Docker, an open source startup that's commercializing Linux container tech, gets more funding and sets its sights on making its platform even more useful for developers who already love it.

Docker, an open source startup that has emerged as one of the hottest enterprise technologies on the planet, said it closed on a $40 million Series C funding round Tuesday and looks poised to continue making Linux containers more useful for developers.

Developers love Docker containers because they let them build apps that are portable and can run on any type of machine or cloud. Containers also deliver faster performance than virtual machines because they don't have the overhead of a guest operating system.

Docker has spent the last 18 months building a "interoperable, consistent format" for containers, CEO Ben Golub said in a blog post Tuesday. With the new funding, Docker plans to develop support for apps that run across multiple Docker containers, he said.

[Related: VMware Shows Its Plan For Container Tech With 'Project Fargo,' Google And Docker Partnerships ]

"Look for significant advances in orchestration, clustering, scheduling, storage and networking" to enable this type of support, Golub said in the blog post.

Another huge benefit of containers is that they can be easily moved around without having to worry about infrastructure dependencies.
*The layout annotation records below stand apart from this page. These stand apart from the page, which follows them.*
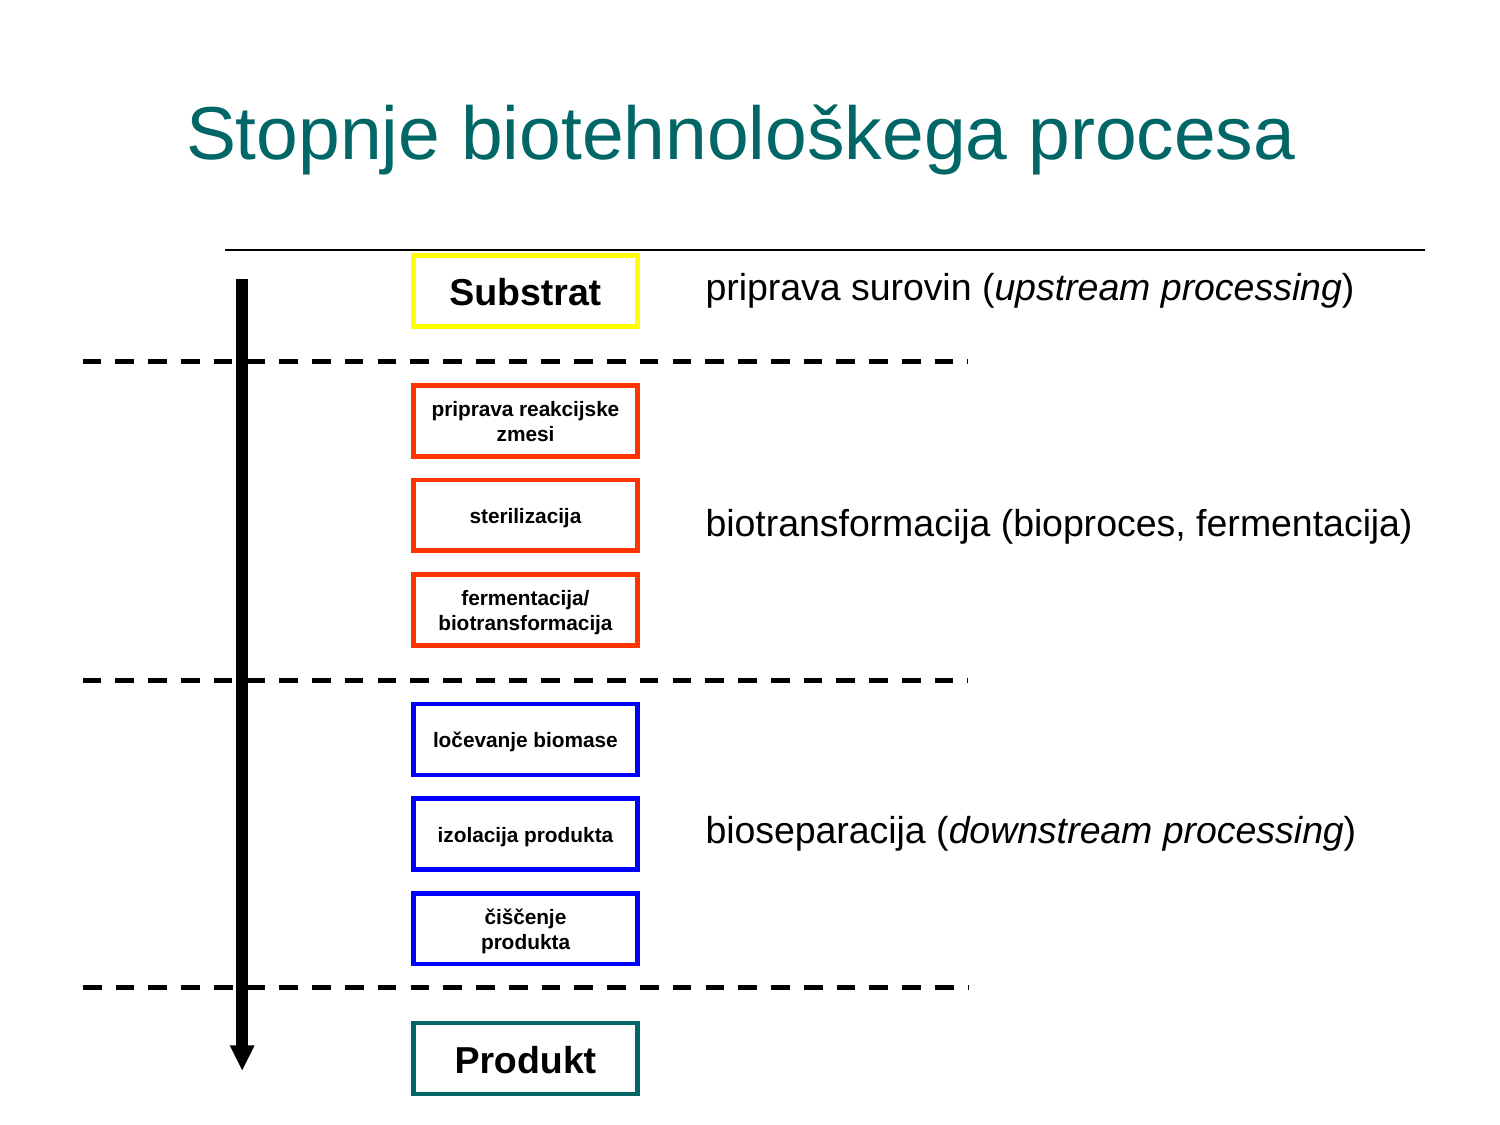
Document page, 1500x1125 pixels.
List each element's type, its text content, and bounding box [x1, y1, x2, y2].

text_box čiščenje produkta [413, 893, 638, 965]
text_box Substrat [413, 255, 638, 327]
text_box Produkt [413, 1023, 638, 1094]
text_box sterilizacija [413, 479, 638, 551]
title Stopnje biotehnološkega procesa [171, 77, 1419, 183]
text_box priprava surovin (upstream processing) [690, 255, 1459, 316]
text_box biotransformacija (bioproces, fermentacija) [690, 491, 1459, 553]
text_box fermentacija/ biotransformacija [413, 574, 638, 646]
text_box izolacija produkta [413, 798, 638, 870]
text_box bioseparacija (downstream processing) [690, 798, 1459, 860]
text_box ločevanje biomase [413, 704, 638, 775]
text_box priprava reakcijske zmesi [413, 385, 638, 457]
This makes them a key technology for "devops," a term that describes the increasing cooperation between developers and operations staff in organizations.

CloudLink, an Ottawa, Canada-based firm that partners with several enterprise vendors, has been working on technology that encrypts data in Docker containers.

Jonathan Reeves, chief strategy officer at CloudLink, said Docker's popularity stems in large part from its ability to speed the application development process. Containers make it possible to move code quickly from development, staging, testing and into production, he said.

Docker has emerged as a potential threat to VMware's dominance server virtualization market. But last month, VMware unveiled Project Fargo, an R&D project that aims to combine the speed and convenience of containers with the security and management benefits of virtual machines.

VMware says containers running in virtual machines can address the needs of its regulated enterprise customers. That may be true, but Docker is already in widespread use in enterprises, so it's an open question whether they'll be willing to embrace the Project Fargo technology.

One VMware partner, who spoke on condition of anonymity to protect his relationship with the vendor, recently started working with Docker on some OpenStack-related projects.

Docker containers are useful primarily because most application development is done on Linux, but also because they give developers more flexibility than they'd have with virtual machines, the partner said.

"The development community will be all over this because it's a path to get out of the vendor-lock in with VMware," the partner said.

Docker's Series C funding round was led by new investor Sequoia Capital with participation from existing investors Benchmark, Greylock Partners, Insight Ventures, Trinity Ventures and Jerry Yang. Docker raised $15 million in a Series B round in January.

Bill Coughran, the senior vice president of engineering at Google, who joined Sequoia in 2011, is also joining Docker's board of directors.